Creating a Volume

Describes volume types, and illustrates how to create volumes using either the Control System, CLI, or the REST API.

About this task

You can create a new (Standard or Mirror) volume using the Control System, the CLI or the REST API.

Creating a Volume Using the Control System

About this task

To create a new (Standard or Mirror) volume using the Control System:

Procedure

  1. Go to Data > Volumes and click Create Volume.
    NOTE The Volumes page is under the Volumes menu in the Kubernetes version of the Control System.
    The Create New Volume page displays.
  2. Select the Volume Type under SETTINGS in the Properties tab. Choose:
    • Standard Volume to create a read-write volume.
    • Mirror Volume to create a volume that is a read-only copy of a source volume.
      TIP See also: Mirror Types.
  3. Specify the following required settings in the Properties tab:
    Volume Name Enter a name for the volume.
    The name should contain only the following characters:
    A-Z a-z 0-9 _ - .
    NOTE
    • The volume name should not begin with mapr. because mapr. is used for system volumes.

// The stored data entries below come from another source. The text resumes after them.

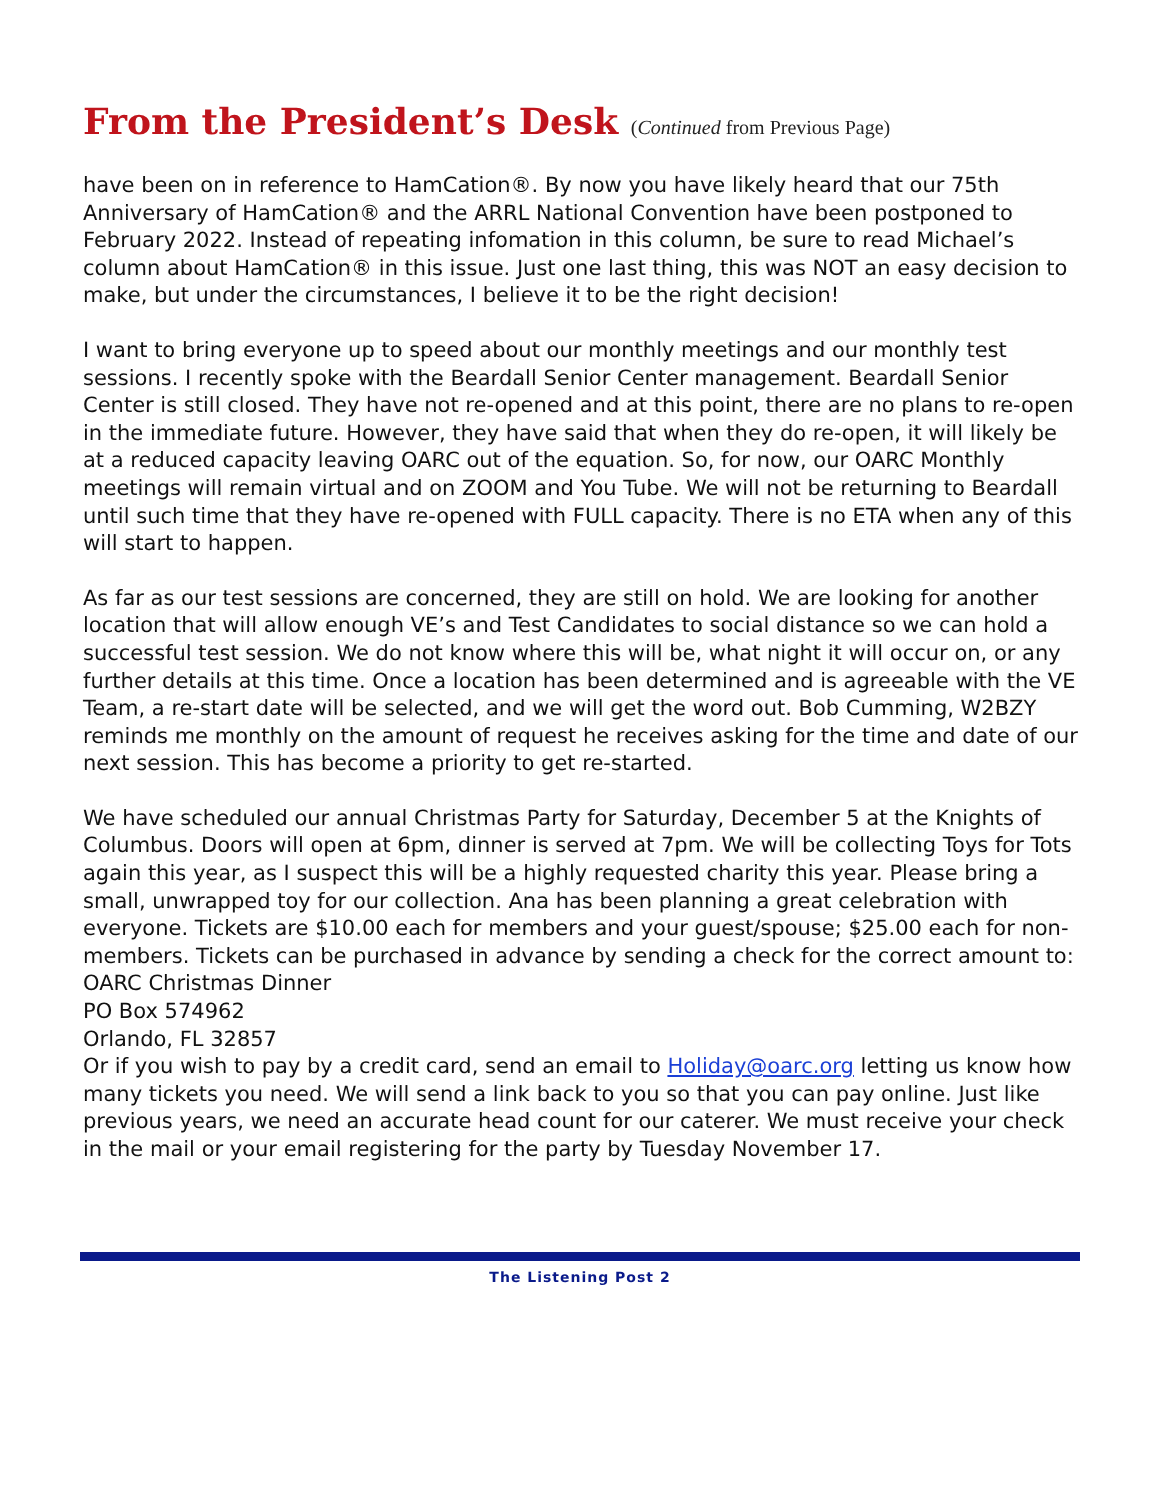From the President’s Desk (Continued from Previous Page)
have been on in reference to HamCation®. By now you have likely heard that our 75th Anniversary of HamCation® and the ARRL National Convention have been postponed to February 2022. Instead of repeating infomation in this column, be sure to read Michael’s column about HamCation® in this issue. Just one last thing, this was NOT an easy decision to make, but under the circumstances, I believe it to be the right decision!
I want to bring everyone up to speed about our monthly meetings and our monthly test sessions. I recently spoke with the Beardall Senior Center management. Beardall Senior Center is still closed. They have not re-opened and at this point, there are no plans to re-open in the immediate future. However, they have said that when they do re-open, it will likely be at a reduced capacity leaving OARC out of the equation. So, for now, our OARC Monthly meetings will remain virtual and on ZOOM and You Tube. We will not be returning to Beardall until such time that they have re-opened with FULL capacity. There is no ETA when any of this will start to happen.
As far as our test sessions are concerned, they are still on hold. We are looking for another location that will allow enough VE’s and Test Candidates to social distance so we can hold a successful test session. We do not know where this will be, what night it will occur on, or any further details at this time. Once a location has been determined and is agreeable with the VE Team, a re-start date will be selected, and we will get the word out. Bob Cumming, W2BZY reminds me monthly on the amount of request he receives asking for the time and date of our next session. This has become a priority to get re-started.
We have scheduled our annual Christmas Party for Saturday, December 5 at the Knights of Columbus. Doors will open at 6pm, dinner is served at 7pm. We will be collecting Toys for Tots again this year, as I suspect this will be a highly requested charity this year. Please bring a small, unwrapped toy for our collection. Ana has been planning a great celebration with everyone. Tickets are $10.00 each for members and your guest/spouse; $25.00 each for non-members. Tickets can be purchased in advance by sending a check for the correct amount to:
OARC Christmas Dinner
PO Box 574962
Orlando, FL 32857
Or if you wish to pay by a credit card, send an email to Holiday@oarc.org letting us know how many tickets you need. We will send a link back to you so that you can pay online. Just like previous years, we need an accurate head count for our caterer. We must receive your check in the mail or your email registering for the party by Tuesday November 17.
The Listening Post 2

If you use mapr. at the start of the volume name, the volume may not display in the default view of the list of volumes on the Control System; you must select the Include System Volumes checkbox in the Volumes pane to view volumes with names beginning with mapr.
    • For tiering-enabled volumes, volume name should not exceed ninety-eight characters.
    Accountable Entity Select the type of accountable entity (AE) and enter the name of the entity in the associated text field.
    Steps 4 to 8 are optional and allow you to define optional volume properties (for auditing, replication, and data tiering), volume access, and volume quota. If these are not defined, default values, where available, are used. You can skip to:
    • (Optional) Step 9 to associate a snapshot schedule and/or an offload schedule with the volume.
    • Step 10 to create the volume with basic settings.
    Volume Name Enter a name for the volume.
    The name should contain only the following characters:
    A-Z a-z 0-9 _ - .
    NOTE Do not begin the volume name with mapr. as mapr. is used for system volumes. If you use mapr. at the start of the volume name, the volume may not display in the default view of the list of volumes on the Control System; you must select the Include System Volumes checkbox in the Volumes pane to view volumes with names beginning with mapr..
    Source Volume Cluster Enter the name of the cluster on which the source volume exists.
    The name should contain only the following characters:
    A-Z a-z 0-9 _ - .
    Mirroring only works between two secure clusters or between two non-secure clusters. Mirroring does not work when one cluster is secure and the other is non-secure.
    NOTE When setting up mirror volumes for mirroring between clusters, for the mirroring operation to run successfully, servers in one cluster cannot use the same IP addresses as servers in the other cluster. For example, if node A in cluster A has a private IP address of 10.10.20.29, no server in cluster B can have the same private IP address. Also, all the servers in destination cluster must be able to reach all the servers in the source cluster and vice versa. For example, suppose 10.10.20.29 is the only IP address used by node A in cluster A; then all servers in cluster B should be able to reach the IP address 10.10.20.29.
    Source Volume Name Enter the name of the source volume, from which the mirror volume pulls data, (after selecting the source volume cluster).
    The name should contain only the following characters:
    A-Z a-z 0-9 _ - .
    If the source volume is on:
    • The same cluster, you must create a local mirror volume, which is useful for load balancing or for providing a read-only copy of a data set. See Local Mirroring for more information.
    • Another cluster, you must create a remote mirror volume, which is useful for offsite backup, for data transfer to remote facilities, and for load and latency balancing. See Creating Remote Mirrors for more information.
    NOTE If you plan to enable tiering for the mirror volume, ensure that the selected source volume is also tiering-enabled. You cannot create tiering-enabled mirror volumes to mirror data in standard volumes that are not tiering-enabled.
    For information on setting up mirror cascades, see Mirror Cascades.
    Accountable Entity Select the type of accountable entity (AE) and enter the name of the entity in the associated text field.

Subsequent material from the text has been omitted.